Les Souliers ferrés
de Maurice Bouchet

critiqué par Antinea, le 9 mars 2008
(anefera@laposte.net - 45 ans)


La note:  étoiles
Ceux qui restent
Dans les hauteurs des montagnes alpines, loin d’une guerre qui n’en finit pas, se construit la voie de chemin de fer tant attendue qui reliera Grenoble à Gap et sortira le pays de l’isolement. Et pour ces travaux pénibles, on met à contribution les soldats allemands arrachés à leurs champs de batailles ravagés. Michael Berard fait partie de la dernière fournée de prisonniers fraîchement débarqués dans ce coin perdu, en plein été de l’année 1916. Comme pour ses compagnons de rétention, ce travail au grand air vaut bien mieux que les tranchées, et les regards suspicieux et méfiants sont bien supportables après les années de boucherie qu’ils ont vécu. Berard. Ce nom n’a rien d’allemand. Et quand par mégarde quelques mots de français s’échappent de sa bouche, c’est toute la communauté qui s’interroge sur ce mystérieux prisonnier. Un aïeul français, huguenot et originaire de la région, de quoi alimenter les conversations des villageois et l’intérêt de Jeannette, l’institutrice. Le nettoyage du fossé qui mène l’eau des hauteurs jusqu’au village conduit Berard et quelques autres au hameau d’en haut, à peine peuplé. Là, il rencontre Ponsard, un paysan bourru qui se l’approprie pour l’aider dans ses travaux. De là-haut, la guerre, on ne la connaît que comme celle qui enlève les fils et ne les rend pas. Michael, devenu « le huguenot de Ponsard », devra apprendre à vivre parmi ces villageois meurtris, sur les flancs d’une montagne impitoyable.

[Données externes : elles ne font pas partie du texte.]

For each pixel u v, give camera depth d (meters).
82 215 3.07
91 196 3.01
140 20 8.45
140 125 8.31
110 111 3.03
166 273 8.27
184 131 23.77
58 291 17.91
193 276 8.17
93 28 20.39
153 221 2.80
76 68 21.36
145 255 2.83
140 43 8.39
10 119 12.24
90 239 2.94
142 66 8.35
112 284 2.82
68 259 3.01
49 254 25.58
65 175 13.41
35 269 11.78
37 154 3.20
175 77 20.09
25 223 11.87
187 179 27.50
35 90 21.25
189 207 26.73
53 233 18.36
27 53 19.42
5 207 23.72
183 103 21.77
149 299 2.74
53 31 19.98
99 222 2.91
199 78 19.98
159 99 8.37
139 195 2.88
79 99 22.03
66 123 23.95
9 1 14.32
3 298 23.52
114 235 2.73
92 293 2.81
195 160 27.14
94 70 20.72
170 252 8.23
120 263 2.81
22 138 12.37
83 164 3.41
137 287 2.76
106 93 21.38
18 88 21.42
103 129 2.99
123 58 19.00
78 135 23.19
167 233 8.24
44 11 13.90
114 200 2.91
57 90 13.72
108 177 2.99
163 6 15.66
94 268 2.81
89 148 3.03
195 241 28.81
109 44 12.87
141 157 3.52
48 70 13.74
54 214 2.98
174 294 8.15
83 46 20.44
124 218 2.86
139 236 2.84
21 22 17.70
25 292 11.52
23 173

C’est une histoire très simple et très attachante que nous offre là Maurice Bouchet. Un morceau de vie après l’horreur des tranchées, une reconstruction malgré la captivité, captivité d’ailleurs bien particulière. Le style est un peu dérangeant pour qui est habitué au passé simple. Ici, le passé composé donne au texte une sensation de proximité avec l’histoire, de simplicité aussi, comme si le style, s’ajoutant à un récit forçant déjà à l’identification, nous propulsait dans le hameau d’en haut.
Un roman de terroir, mais peut-être aussi un peu plus que cela, que je conseille vivement.